## Data provided
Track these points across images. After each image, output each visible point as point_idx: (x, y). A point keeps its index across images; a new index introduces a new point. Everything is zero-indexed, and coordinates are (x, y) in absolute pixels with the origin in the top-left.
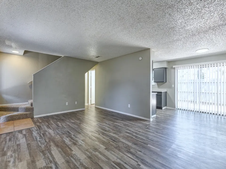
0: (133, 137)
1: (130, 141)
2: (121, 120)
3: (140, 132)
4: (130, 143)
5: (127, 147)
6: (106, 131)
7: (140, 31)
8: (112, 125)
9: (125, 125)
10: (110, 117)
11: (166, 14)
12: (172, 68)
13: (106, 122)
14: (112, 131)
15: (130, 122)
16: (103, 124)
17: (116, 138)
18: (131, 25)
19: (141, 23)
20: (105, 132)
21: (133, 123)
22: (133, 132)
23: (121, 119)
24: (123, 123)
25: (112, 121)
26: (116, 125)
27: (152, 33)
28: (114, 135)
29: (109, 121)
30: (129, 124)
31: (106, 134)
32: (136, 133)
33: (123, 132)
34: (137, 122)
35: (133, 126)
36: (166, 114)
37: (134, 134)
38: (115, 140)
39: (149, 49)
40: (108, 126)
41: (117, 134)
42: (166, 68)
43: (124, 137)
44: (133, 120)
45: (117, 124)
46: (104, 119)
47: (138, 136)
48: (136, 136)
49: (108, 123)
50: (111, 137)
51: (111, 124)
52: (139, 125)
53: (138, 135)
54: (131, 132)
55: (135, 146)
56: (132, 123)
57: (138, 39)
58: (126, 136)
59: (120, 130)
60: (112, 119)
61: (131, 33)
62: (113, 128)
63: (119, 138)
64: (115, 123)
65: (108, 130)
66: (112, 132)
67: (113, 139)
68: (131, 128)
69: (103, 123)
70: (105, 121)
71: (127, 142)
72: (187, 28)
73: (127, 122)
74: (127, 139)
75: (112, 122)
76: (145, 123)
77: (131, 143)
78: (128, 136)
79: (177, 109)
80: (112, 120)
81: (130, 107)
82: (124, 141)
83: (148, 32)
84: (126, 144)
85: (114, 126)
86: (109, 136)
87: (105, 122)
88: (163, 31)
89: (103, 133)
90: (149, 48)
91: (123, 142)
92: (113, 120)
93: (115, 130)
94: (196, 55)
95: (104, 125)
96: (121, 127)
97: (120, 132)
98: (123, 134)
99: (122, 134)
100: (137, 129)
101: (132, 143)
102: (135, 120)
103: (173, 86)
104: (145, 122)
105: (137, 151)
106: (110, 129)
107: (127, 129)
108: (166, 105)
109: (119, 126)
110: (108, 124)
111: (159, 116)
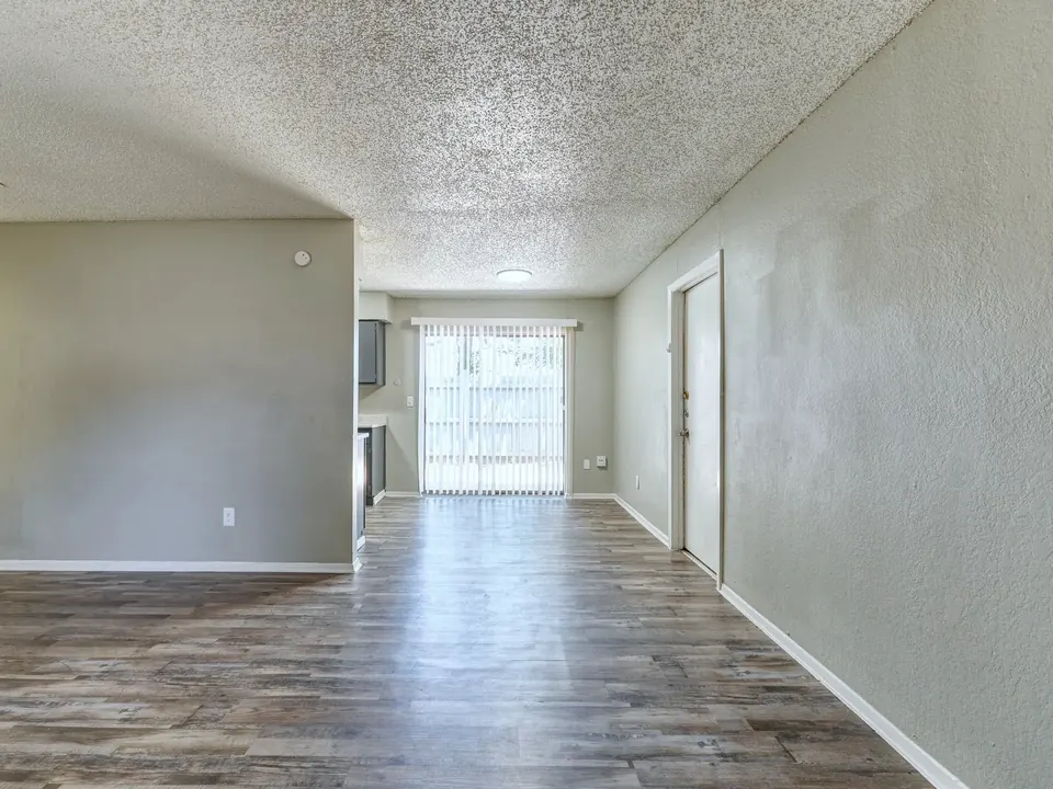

## Work order
Arrange every line of the rows above as a JSON list of strings, one string per line, leaving out blank lines and the picture lines.

## Exercise output
[
  "Track these points across images. After each image, output each visible point as point_idx: (x, y). A point keeps its index across images; a new index introduces a new point. Everything is zero-indexed, and coordinates are (x, y) in absolute pixels with the origin in the top-left.",
  "0: (133, 137)",
  "1: (130, 141)",
  "2: (121, 120)",
  "3: (140, 132)",
  "4: (130, 143)",
  "5: (127, 147)",
  "6: (106, 131)",
  "7: (140, 31)",
  "8: (112, 125)",
  "9: (125, 125)",
  "10: (110, 117)",
  "11: (166, 14)",
  "12: (172, 68)",
  "13: (106, 122)",
  "14: (112, 131)",
  "15: (130, 122)",
  "16: (103, 124)",
  "17: (116, 138)",
  "18: (131, 25)",
  "19: (141, 23)",
  "20: (105, 132)",
  "21: (133, 123)",
  "22: (133, 132)",
  "23: (121, 119)",
  "24: (123, 123)",
  "25: (112, 121)",
  "26: (116, 125)",
  "27: (152, 33)",
  "28: (114, 135)",
  "29: (109, 121)",
  "30: (129, 124)",
  "31: (106, 134)",
  "32: (136, 133)",
  "33: (123, 132)",
  "34: (137, 122)",
  "35: (133, 126)",
  "36: (166, 114)",
  "37: (134, 134)",
  "38: (115, 140)",
  "39: (149, 49)",
  "40: (108, 126)",
  "41: (117, 134)",
  "42: (166, 68)",
  "43: (124, 137)",
  "44: (133, 120)",
  "45: (117, 124)",
  "46: (104, 119)",
  "47: (138, 136)",
  "48: (136, 136)",
  "49: (108, 123)",
  "50: (111, 137)",
  "51: (111, 124)",
  "52: (139, 125)",
  "53: (138, 135)",
  "54: (131, 132)",
  "55: (135, 146)",
  "56: (132, 123)",
  "57: (138, 39)",
  "58: (126, 136)",
  "59: (120, 130)",
  "60: (112, 119)",
  "61: (131, 33)",
  "62: (113, 128)",
  "63: (119, 138)",
  "64: (115, 123)",
  "65: (108, 130)",
  "66: (112, 132)",
  "67: (113, 139)",
  "68: (131, 128)",
  "69: (103, 123)",
  "70: (105, 121)",
  "71: (127, 142)",
  "72: (187, 28)",
  "73: (127, 122)",
  "74: (127, 139)",
  "75: (112, 122)",
  "76: (145, 123)",
  "77: (131, 143)",
  "78: (128, 136)",
  "79: (177, 109)",
  "80: (112, 120)",
  "81: (130, 107)",
  "82: (124, 141)",
  "83: (148, 32)",
  "84: (126, 144)",
  "85: (114, 126)",
  "86: (109, 136)",
  "87: (105, 122)",
  "88: (163, 31)",
  "89: (103, 133)",
  "90: (149, 48)",
  "91: (123, 142)",
  "92: (113, 120)",
  "93: (115, 130)",
  "94: (196, 55)",
  "95: (104, 125)",
  "96: (121, 127)",
  "97: (120, 132)",
  "98: (123, 134)",
  "99: (122, 134)",
  "100: (137, 129)",
  "101: (132, 143)",
  "102: (135, 120)",
  "103: (173, 86)",
  "104: (145, 122)",
  "105: (137, 151)",
  "106: (110, 129)",
  "107: (127, 129)",
  "108: (166, 105)",
  "109: (119, 126)",
  "110: (108, 124)",
  "111: (159, 116)"
]